Exercise 6: Hyperparameter Tuning with Random Forest

Task: You are using a Random Forest classifier to classify breast cancer cases. Perform randomized search to tune the hyperparameters, such as the number of estimators (n_estimators) and the maximum depth (max_depth), using the following ranges:

  • n_estimators: 50, 100, 150
  • max_depth: 10, 20, 30, None

Solution:

from sklearn.model_selection import RandomizedSearchCV
from sklearn.ensemble import RandomForestClassifier
from sklearn.datasets import load_breast_cancer
from sklearn.model_selection import train_test_split

# Load the breast cancer dataset
data = load_breast_cancer()
X_train, X_test, y_train, y_test = train_test_split(data.data, data.target, test_size=0.2, random_state=42)

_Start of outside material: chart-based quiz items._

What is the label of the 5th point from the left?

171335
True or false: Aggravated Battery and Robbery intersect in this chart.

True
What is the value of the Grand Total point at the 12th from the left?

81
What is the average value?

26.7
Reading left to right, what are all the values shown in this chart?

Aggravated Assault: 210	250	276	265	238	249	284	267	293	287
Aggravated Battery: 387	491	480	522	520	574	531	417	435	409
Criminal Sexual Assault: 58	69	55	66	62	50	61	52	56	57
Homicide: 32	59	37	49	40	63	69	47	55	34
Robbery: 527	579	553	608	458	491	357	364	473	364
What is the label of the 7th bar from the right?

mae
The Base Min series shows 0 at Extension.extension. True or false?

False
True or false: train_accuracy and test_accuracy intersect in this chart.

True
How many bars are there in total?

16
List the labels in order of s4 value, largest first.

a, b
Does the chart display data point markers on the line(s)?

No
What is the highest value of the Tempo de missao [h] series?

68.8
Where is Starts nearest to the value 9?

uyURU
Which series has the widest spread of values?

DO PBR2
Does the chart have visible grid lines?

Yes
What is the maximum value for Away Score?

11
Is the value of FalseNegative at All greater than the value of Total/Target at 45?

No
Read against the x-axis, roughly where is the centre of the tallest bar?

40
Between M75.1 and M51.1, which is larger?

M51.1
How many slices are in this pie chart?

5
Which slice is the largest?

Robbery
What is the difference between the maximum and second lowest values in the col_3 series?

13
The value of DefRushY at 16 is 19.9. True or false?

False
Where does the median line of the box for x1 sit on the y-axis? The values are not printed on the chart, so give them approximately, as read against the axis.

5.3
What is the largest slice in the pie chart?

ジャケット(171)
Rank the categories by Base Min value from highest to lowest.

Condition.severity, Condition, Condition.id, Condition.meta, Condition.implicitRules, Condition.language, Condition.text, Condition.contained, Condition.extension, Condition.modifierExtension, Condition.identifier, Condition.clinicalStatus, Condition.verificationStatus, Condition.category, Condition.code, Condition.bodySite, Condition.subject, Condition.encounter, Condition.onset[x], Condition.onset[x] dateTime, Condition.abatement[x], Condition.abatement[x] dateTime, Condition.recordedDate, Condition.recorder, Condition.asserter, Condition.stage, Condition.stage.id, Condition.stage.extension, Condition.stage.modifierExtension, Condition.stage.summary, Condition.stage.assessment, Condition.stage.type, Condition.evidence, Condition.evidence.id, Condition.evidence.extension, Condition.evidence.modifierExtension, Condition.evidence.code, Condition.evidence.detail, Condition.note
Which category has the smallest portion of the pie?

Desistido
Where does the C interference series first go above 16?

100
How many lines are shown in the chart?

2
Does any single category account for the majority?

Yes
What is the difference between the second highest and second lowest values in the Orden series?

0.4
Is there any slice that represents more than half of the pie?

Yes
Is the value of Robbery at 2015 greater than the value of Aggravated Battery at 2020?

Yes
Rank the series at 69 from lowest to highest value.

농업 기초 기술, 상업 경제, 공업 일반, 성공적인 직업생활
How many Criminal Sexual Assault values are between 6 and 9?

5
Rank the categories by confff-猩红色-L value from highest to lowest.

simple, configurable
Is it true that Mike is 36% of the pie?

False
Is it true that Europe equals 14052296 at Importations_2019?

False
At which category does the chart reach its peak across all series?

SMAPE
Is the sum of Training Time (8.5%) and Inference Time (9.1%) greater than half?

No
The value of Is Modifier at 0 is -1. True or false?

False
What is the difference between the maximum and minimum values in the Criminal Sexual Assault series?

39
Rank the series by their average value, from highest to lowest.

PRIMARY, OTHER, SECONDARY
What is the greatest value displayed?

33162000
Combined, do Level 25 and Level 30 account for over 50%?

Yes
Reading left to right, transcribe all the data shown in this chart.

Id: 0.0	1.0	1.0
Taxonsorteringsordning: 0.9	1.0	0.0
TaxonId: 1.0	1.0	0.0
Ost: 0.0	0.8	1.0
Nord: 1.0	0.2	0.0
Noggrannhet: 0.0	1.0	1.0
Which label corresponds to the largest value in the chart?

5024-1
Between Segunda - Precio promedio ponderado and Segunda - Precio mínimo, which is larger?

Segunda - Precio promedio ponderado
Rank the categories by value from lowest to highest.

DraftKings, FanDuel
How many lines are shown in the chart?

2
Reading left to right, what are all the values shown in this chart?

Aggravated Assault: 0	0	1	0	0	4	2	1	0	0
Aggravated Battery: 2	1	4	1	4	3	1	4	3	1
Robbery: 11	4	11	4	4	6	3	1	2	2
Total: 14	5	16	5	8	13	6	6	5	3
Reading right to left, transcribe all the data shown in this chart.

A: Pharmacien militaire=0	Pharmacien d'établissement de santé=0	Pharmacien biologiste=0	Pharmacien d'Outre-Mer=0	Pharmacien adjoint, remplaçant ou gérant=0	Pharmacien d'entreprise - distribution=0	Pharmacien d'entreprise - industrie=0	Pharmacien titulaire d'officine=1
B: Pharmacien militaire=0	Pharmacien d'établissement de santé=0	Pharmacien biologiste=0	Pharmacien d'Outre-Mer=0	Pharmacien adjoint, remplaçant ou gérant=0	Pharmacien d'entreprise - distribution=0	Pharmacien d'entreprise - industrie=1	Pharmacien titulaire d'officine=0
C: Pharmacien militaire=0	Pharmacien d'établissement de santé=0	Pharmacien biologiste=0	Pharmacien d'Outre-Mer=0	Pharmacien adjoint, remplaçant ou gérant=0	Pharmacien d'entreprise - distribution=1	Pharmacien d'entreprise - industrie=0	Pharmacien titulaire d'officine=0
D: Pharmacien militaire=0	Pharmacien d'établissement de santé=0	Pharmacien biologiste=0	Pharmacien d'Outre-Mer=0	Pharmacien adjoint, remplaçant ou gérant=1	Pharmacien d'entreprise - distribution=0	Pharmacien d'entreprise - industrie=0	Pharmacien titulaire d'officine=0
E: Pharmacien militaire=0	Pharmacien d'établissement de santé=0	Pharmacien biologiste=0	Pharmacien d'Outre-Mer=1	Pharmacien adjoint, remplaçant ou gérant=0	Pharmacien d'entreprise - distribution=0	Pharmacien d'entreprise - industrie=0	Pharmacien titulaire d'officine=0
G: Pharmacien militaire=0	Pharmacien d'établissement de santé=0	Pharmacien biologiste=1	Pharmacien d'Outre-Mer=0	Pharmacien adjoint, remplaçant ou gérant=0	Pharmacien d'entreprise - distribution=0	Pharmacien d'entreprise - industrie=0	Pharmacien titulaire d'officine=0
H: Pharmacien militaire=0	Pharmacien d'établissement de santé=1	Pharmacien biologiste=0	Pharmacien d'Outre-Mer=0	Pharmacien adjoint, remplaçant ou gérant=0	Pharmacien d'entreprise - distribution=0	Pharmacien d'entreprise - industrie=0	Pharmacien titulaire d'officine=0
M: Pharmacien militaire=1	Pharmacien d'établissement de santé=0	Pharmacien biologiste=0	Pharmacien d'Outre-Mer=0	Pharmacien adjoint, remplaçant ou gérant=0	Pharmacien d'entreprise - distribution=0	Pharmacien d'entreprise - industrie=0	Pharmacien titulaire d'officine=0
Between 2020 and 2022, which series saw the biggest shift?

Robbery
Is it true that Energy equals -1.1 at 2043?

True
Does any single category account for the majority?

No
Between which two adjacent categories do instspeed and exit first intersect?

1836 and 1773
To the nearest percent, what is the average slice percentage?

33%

# Define the hyperparameter grid
param_dist = {
    'n_estimators': [50, 100, 150],
    'max_depth': [10, 20, 30, None]
}

# Initialize the Random Forest model
rf = RandomForestClassifier()

# Perform randomized search
random_search = RandomizedSearchCV(rf, param_distributions=param_dist, n_iter=5, cv=5, random_state=42)
random_search.fit(X_train, y_train)

# Print the best parameters and corresponding score
print("Best parameters found:", random_search.best_params

_)
print("Best cross-validation accuracy:", random_search.best_score_)

These practical exercises help reinforce key concepts in supervised learning, including regression, classification, evaluation metrics, and hyperparameter tuning.